Stark gefördert wird das Religiöse laut Pollack, „wenn sich religiöse Identitäten mit nicht religiösen Interessen verbinden“. „Wenn z.B. zunächst säkulare Erziehungsaufgaben in religiöser Verantwortung wahrgenommen werden oder wenn sich bestimmte politische Interessen mit religiösen Identitäten verbinden. Religion ist auch eine Möglichkeit, in der Gesellschaft Anerkennung zu finden. Immer dann, wenn Religion also anknüpft an diese gesellschaftlichen, sozialen, politischen oder wirtschaftlichen Interessen, dann ist sie auch in der Lage, die Menschen zu bewegen.“ Umgekehrt ist es in der heutigen Gesellschaft ein Problem für die Religion, wenn sie sich isoliert, oder wenn sie isoliert wird. „Für Religionsgemeinschaften ist es in der Moderne schwer, mit den Ansprüchen des einzelnen Individuums auf Selbstbestimmung umzugehen. Die Religionsgemeinschaften wollen die Menschen ja in eine bestimmte Richtung beeinflussen, sie wollen Lehren verkünden, und dass die Menschen an bestimmten Riten teilnehmen. Viele Menschen fühlen sich da eher bevormundet und bestehen auf ihrer Entscheidungsfreiheit.

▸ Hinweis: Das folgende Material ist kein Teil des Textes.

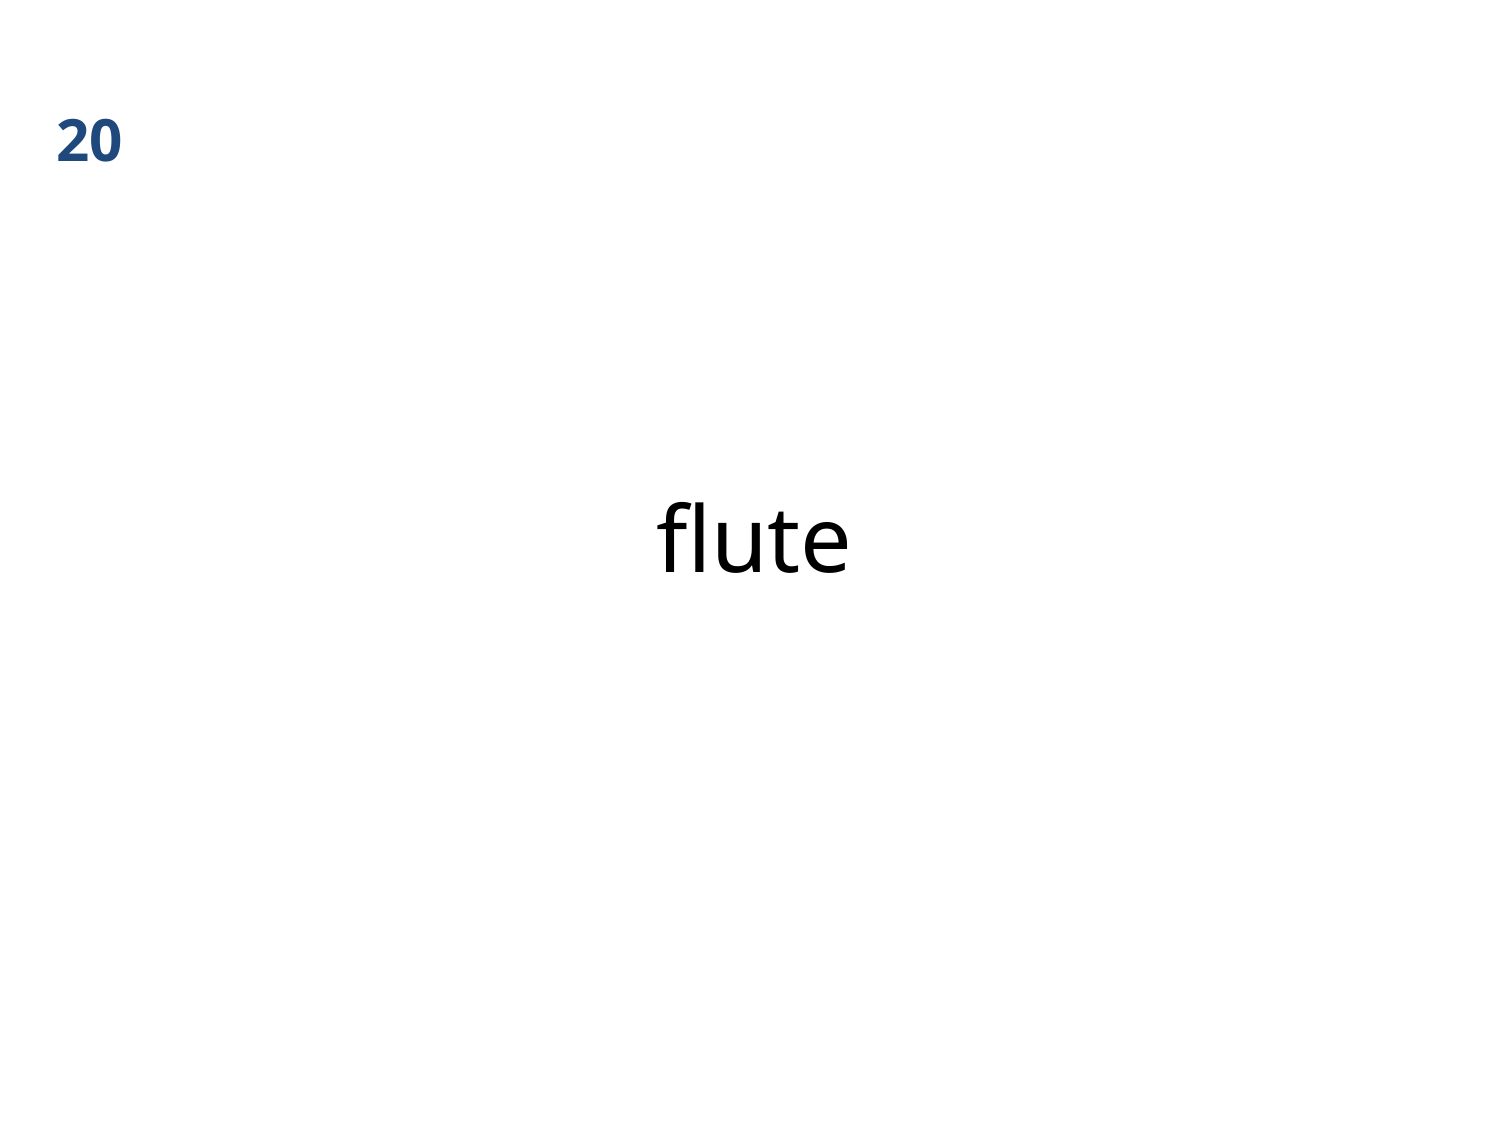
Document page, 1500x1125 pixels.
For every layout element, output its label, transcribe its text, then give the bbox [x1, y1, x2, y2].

text_box flute [303, 473, 1206, 599]
text_box 20 [41, 95, 143, 180]
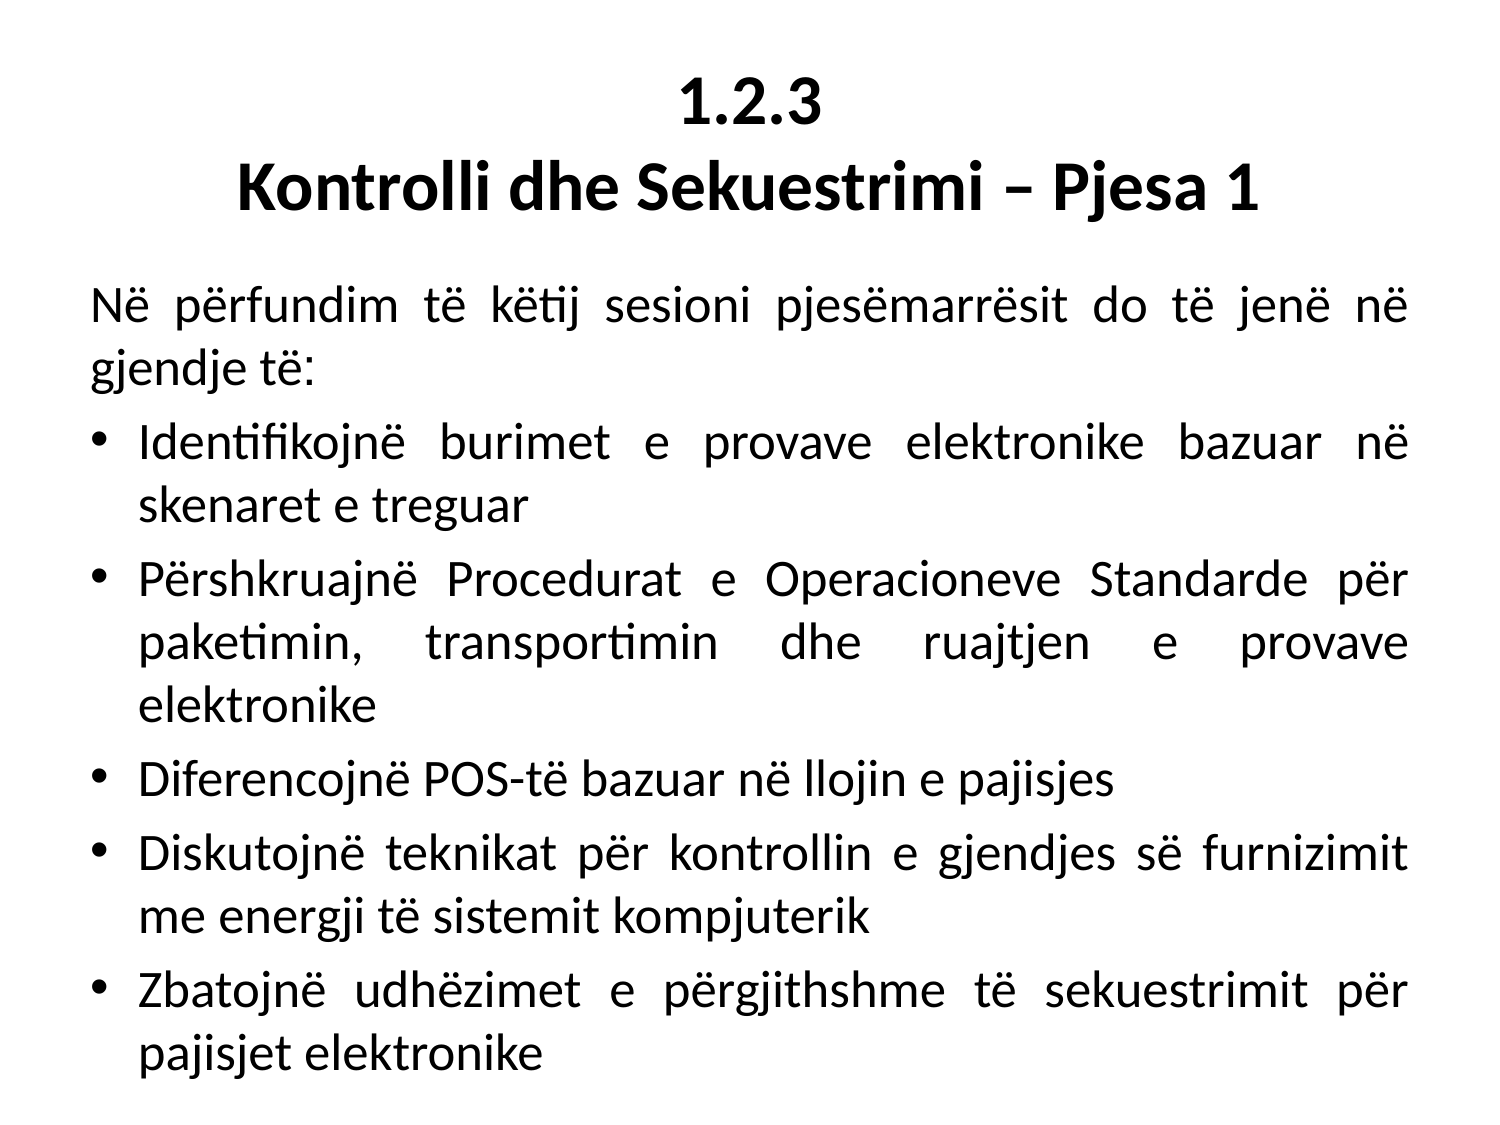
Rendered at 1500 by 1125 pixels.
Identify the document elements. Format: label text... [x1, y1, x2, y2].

list Në përfundim të këtij sesioni pjesëmarrësit do të jenë në gjendje të: Identifikojnë burimet e provave elektronike bazuar në skenaret e treguar Përshkruajnë Procedurat e Operacioneve Standarde për paketimin, transportimin dhe ruajtjen e provave elektronike Diferencojnë POS-të bazuar në llojin e pajisjes Diskutojnë teknikat për kontrollin e gjendjes së furnizimit me energji të sistemit kompjuterik Zbatojnë udhëzimet e përgjithshme të sekuestrimit për pajisjet elektronike [75, 262, 1425, 1089]
title 1.2.3 Kontrolli dhe Sekuestrimi – Pjesa 1 [75, 45, 1425, 233]
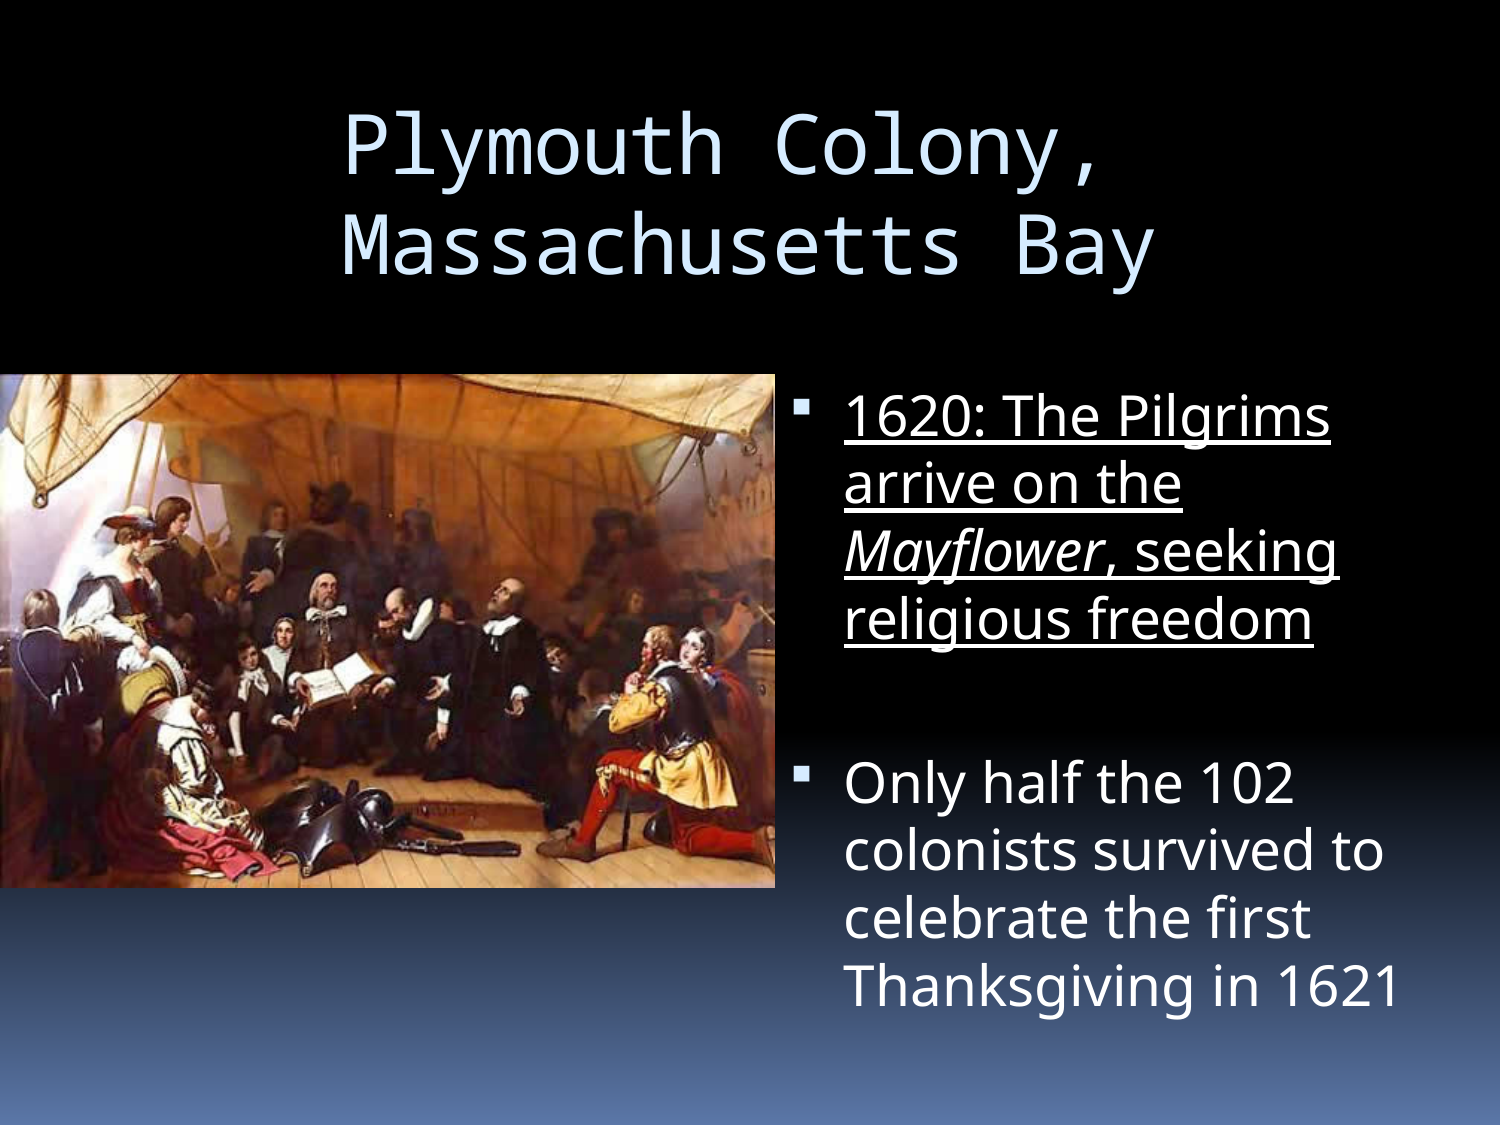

Die Individualisierung also macht es Religionsgemeinschaften schwer.“

In einer Studie, die in diesen Tagen erscheint, kommt Detlef Pollack zu dem Schluss, dass sich der Rückzug des Religiösen in unseren westlichen Gesellschaften schleichend vollzieht. „Schleichend, weil die Moderne die Religion nicht unbedingt komplett in Frage stellt, sondern viele interessante und attraktive Versuchungen bereitstellt, die die Menschen von der Aufmerksamkeit auf religiöse Fragen abziehen. Die Aufmerksamkeitsverschiebung vom Religiösen zum Säkularen hat die Konsequenz, dass sich die Menschen schleichend von der Religion abwenden, auch wenn sie sie gar nicht prinzipiell in Frage stellen.“

Die Kirchen versuchen natürlich, den Trend zu stoppen oder sogar umzukehren – sie tun das, wie Pollack formuliert, „seit Jahrzehnten mit durchaus guten Methoden“, indem sie „dialogischer“ werden, mehr „auf die Menschen zugehen“. „Aber es hat nicht viel gefruchtet. Auch das Bild der Kirche hat sich nicht stark verändert. Die Kirchen sind den oben genannten Prozessen der Individualisierung relativ hilflos ausgeliefert. Das schließt nicht aus, dass sie an bestimmen Stellen doch vieles tun können, z.B. aktuell in der Flüchtlingsfrage. Diakonische und caritative Aufgaben wahrnehmen. In dem Maße, in dem sich Religion als gesellschaftlich relevant anzubieten in der Lage ist, werden auch die Kirchen wahrgenommen und können die Kirchen auch etwas tun.“

Detlef Pollack ist Sprecher des Exzellenzclusters „Religion und Politik“ an der Uni Münster und erforscht am Lehrstuhl für Religionssoziologie das Verhältnis von Religion und Moderne.